Pregare sempre, senza stancarsi mai!

Anno C – Tempo Ordinario – 29ª domenica
Luca 18,1-8:
 Gesù diceva ai suoi discepoli una parabola sulla necessità di pregare sempre, senza stancarsi mai”

Il tema della Parola di Dio di questa domenica è la preghiera. Nel Vangelo di Luca, la preghiera è uno dei temi centrali e più caratteristici, più che in qualsiasi altro Vangelo, Luca mostra Gesù come uomo di preghiera e sottolinea come Gesù preghi nei momenti decisivi della sua missione. Nel suo insegnamento sottolinea che bisogna pregare con insistenza e fiducia.

Ascoltate ciò che dice il giudice disonesto!”

«Ascoltate ciò che dice il giudice disonesto. E Dio non farà forse giustizia ai suoi eletti, che gridano giorno e notte verso di lui? Li farà forse aspettare a lungo? Io vi dico che farà loro giustizia prontamente. Ma il Figlio dell’uomo, quando verrà, troverà la fede sulla terra?».

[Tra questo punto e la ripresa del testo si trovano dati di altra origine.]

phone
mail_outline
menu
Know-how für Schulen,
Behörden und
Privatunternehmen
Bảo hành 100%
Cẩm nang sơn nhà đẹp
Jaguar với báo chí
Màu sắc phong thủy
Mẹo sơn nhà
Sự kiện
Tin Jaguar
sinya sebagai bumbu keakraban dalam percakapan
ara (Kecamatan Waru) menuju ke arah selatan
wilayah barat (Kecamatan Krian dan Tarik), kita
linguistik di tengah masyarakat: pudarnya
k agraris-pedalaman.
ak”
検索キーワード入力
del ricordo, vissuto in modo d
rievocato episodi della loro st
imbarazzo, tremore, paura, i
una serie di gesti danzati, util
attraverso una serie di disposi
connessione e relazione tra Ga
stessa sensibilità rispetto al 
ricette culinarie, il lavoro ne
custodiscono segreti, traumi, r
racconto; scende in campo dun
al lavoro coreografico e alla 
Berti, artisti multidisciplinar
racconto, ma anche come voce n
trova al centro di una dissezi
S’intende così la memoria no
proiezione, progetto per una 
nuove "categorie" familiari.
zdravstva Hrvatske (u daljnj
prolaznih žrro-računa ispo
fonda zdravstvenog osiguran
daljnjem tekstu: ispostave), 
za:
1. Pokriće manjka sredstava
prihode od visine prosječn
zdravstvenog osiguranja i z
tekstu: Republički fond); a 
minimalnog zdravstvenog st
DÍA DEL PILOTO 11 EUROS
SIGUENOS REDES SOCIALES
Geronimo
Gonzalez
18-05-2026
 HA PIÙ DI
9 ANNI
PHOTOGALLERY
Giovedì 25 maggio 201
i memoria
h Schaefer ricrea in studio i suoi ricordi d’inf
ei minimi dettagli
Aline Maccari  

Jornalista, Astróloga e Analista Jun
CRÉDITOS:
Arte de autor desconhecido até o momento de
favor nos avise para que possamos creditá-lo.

Il Vangelo di oggi ci invita a riflettere su come pregare. Gesù racconta ai suoi discepoli una parabola sulla necessità di pregare sempre, senza mai scoraggiarsi. I protagonisti sono un giudice corrotto e una povera vedova che la spunta finalmente con la sua unica arma: insistere senza tregua presso quel giudice disonesto! Una parabola alquanto strana perché porta ad accostare Dio a un giudice (e ahimè quante volte parliamo di Dio come giudice!) e si parla di “fare giustizia” per ben quattro volte.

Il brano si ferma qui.